Which thankfully didn’t seem to be the case.

But apparently, according to Watts, there were other symptoms of being a witch. “The main indicators of your possible emergence,” she had written, “are as follows.” And below that appeared an actual list. An incredible, ridiculous, nightmarish list that included things like:

* Excessive night sweats.

* Urge to wear hats massively increased.

* Chances of cats adopting you very high.

* People stop liking you.

* People like you to a disturbing degree.

* You may only want to eat potatoes.

No real explanation was given for why any of this might happen, however. And, okay, Cassie could guess the reason for some of them. They were practically witch clichés that Watts most likely just thought would sound right.

But then there was the thing about potatoes. Why on earth would she only want potatoes?

And that wasn’t even the weirdest one. The last on the list read simply, “Trolls.” Which left Cassie wondering what these trolls might be about to do. Did witches attract them? Was she likely to wake up one morning and find a great swarm of them scaling the front wall of the house? Or was she now mortal enemies with troll kind?

She didn’t know. And Watts didn’t say.

But shedidsay that the best way to avoid causing too much destruction was, of course, to try exercise: “A brisk constitutional, taken twice daily, has been known to decrease the instances of accidental melting of household appliances and unfortunate family members threefold,” Watts had written. As if the disintegration of your mom was just a slight aberration in an otherwise completely normal existence. And if you felt like it wasn’t, well.

Walking would really help with that.

Yet, somehow, Cassie still couldn’t stop reading.

She sat on the stairs, devouring every word. And at least some of the words were as useful as she had imagined when Seth first handed the book to her. There was stuff in there about how to gather moonlight (coat the inside of a lidded Tupperware container with witch saliva, then poke a hole in the top and cover the hole with plastic wrap), how to keep spiders from your house forever (stash goblin whiskers beneath the floorboards), how to obtain goblin whiskers (leave a tomato out on a silver plate on the fourth of any month).
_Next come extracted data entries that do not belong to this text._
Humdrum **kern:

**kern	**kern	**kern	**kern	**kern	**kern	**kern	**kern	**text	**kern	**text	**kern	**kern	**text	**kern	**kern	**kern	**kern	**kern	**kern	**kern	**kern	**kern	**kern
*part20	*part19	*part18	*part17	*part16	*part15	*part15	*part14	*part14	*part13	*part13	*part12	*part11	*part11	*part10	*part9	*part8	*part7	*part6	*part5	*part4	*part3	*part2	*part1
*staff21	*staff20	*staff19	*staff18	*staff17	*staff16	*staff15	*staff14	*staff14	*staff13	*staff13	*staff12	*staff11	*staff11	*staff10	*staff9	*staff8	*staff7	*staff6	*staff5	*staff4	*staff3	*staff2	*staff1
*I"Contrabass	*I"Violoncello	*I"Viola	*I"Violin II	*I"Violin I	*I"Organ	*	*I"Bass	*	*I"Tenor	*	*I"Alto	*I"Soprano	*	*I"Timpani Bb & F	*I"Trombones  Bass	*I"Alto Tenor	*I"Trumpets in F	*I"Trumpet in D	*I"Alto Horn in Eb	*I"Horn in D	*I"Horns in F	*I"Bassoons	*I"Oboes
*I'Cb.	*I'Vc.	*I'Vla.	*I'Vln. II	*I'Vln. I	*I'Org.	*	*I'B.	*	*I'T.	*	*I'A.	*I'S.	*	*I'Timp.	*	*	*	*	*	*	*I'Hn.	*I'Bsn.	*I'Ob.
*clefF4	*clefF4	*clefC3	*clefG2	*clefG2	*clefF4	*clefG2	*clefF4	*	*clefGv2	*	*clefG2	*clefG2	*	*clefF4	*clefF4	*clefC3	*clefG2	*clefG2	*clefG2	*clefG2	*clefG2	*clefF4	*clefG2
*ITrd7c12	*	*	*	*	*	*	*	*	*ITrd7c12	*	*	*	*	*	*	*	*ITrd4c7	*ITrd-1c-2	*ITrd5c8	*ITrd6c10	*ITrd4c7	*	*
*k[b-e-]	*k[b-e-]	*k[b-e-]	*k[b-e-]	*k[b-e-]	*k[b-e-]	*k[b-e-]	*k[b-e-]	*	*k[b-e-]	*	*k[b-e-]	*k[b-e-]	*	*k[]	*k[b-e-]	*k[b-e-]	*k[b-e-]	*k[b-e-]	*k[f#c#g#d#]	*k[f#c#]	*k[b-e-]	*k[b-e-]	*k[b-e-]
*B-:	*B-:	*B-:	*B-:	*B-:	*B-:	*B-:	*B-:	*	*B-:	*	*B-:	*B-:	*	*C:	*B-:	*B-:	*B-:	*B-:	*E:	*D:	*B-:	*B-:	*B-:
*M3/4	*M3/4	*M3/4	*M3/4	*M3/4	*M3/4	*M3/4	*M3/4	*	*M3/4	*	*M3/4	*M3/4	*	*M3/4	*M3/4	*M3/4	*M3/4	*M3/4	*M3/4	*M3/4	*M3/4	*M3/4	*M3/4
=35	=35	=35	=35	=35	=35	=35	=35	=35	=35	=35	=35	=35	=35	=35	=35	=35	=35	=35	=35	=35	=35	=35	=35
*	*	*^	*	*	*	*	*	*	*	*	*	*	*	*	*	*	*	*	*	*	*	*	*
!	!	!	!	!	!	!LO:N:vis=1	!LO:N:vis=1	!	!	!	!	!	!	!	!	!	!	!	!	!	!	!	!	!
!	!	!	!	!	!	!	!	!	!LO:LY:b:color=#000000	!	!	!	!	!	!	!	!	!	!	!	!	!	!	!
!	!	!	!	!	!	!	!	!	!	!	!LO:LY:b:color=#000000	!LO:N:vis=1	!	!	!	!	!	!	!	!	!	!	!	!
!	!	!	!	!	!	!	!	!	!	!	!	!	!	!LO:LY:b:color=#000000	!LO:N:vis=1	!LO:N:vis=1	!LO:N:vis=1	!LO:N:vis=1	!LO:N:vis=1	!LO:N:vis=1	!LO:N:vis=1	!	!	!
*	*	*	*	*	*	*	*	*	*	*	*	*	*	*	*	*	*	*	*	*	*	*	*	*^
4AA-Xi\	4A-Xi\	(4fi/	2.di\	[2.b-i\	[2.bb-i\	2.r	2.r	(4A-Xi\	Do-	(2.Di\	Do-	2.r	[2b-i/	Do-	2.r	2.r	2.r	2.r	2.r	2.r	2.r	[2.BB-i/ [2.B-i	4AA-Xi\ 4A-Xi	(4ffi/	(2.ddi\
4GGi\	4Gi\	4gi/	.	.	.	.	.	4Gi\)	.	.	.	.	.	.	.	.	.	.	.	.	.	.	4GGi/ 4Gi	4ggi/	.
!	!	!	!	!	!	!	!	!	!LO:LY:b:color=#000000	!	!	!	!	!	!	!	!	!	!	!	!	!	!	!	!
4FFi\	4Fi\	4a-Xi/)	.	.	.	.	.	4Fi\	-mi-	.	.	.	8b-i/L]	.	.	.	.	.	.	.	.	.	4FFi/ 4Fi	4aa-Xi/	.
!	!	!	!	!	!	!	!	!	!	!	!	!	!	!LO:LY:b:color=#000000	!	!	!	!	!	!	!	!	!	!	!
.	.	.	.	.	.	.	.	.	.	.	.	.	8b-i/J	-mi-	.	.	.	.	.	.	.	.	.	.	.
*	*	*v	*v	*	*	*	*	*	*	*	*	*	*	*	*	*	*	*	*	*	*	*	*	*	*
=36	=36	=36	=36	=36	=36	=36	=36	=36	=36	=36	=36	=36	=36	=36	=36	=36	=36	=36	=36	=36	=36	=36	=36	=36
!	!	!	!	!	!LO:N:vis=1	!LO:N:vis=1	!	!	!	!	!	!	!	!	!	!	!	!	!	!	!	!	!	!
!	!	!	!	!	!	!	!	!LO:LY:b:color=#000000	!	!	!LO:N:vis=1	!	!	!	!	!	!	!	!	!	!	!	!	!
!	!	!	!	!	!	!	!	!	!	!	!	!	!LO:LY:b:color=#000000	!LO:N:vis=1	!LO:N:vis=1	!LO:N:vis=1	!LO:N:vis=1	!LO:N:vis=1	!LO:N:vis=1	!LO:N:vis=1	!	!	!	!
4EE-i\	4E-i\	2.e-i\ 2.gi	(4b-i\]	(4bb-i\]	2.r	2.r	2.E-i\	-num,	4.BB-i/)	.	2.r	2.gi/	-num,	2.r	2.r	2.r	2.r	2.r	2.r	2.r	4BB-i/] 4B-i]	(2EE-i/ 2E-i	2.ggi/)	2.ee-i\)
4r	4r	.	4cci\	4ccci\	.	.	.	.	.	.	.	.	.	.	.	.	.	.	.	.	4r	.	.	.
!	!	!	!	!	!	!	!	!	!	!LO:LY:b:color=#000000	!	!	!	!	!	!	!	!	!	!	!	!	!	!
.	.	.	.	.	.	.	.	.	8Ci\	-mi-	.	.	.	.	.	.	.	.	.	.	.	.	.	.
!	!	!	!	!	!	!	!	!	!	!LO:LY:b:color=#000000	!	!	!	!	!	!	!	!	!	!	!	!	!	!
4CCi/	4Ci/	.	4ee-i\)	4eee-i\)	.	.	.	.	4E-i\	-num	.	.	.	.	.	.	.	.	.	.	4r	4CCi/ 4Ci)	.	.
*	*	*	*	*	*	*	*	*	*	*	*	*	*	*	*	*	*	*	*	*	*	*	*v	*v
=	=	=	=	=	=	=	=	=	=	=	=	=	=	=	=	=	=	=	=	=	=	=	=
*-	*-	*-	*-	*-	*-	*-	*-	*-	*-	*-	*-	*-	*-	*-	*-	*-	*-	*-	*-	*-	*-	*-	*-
Plus at the end of the book was a straightforward glossary, which plainly explained what certain terms meant. “Knack,” for example, was used to describe what exactly manifested a witch’s powers. And apparently it could be done in all sorts of strange ways.

Baking and cooking were of course familiar to Cassie. But other possibilities ranged all the way from writing or painting or dancing, to weird things like data processing and wall building and wearing things. You put your shoes on just a little bit wrongly and there it was. You were a shoe witch. Forever searching for just the right sandal to hang on one of your ears, in order to make time turn backward or make night into day.

All of which, according to Watts, were absolutely feasible.

“Anything is possible,” read the final sentence of one chapter.

Though Cassie couldn’t really be sure if that was just yet more self-help, can-do-attitude speak, or an actual fact. All she knew for sure was how she felt when she read the book:

Both disturbed and thrilled at the same time.

And even more so when she read something similar to what Seth had said: “Your spells or potions or curses will be at their strongest when your Knack and your desire and your instincts all converge. If one fights the other, the magic will not be as strong or as accurate as you might wish it to be. Therefore, it’s very important to not fret if conventional wisdom tells you that what you are creating is wrong. Feelings, a tingle inside, a strong sense of self—all will better inform you which is the correct path to take,” she read, and her heart pounded harder and harder as she did.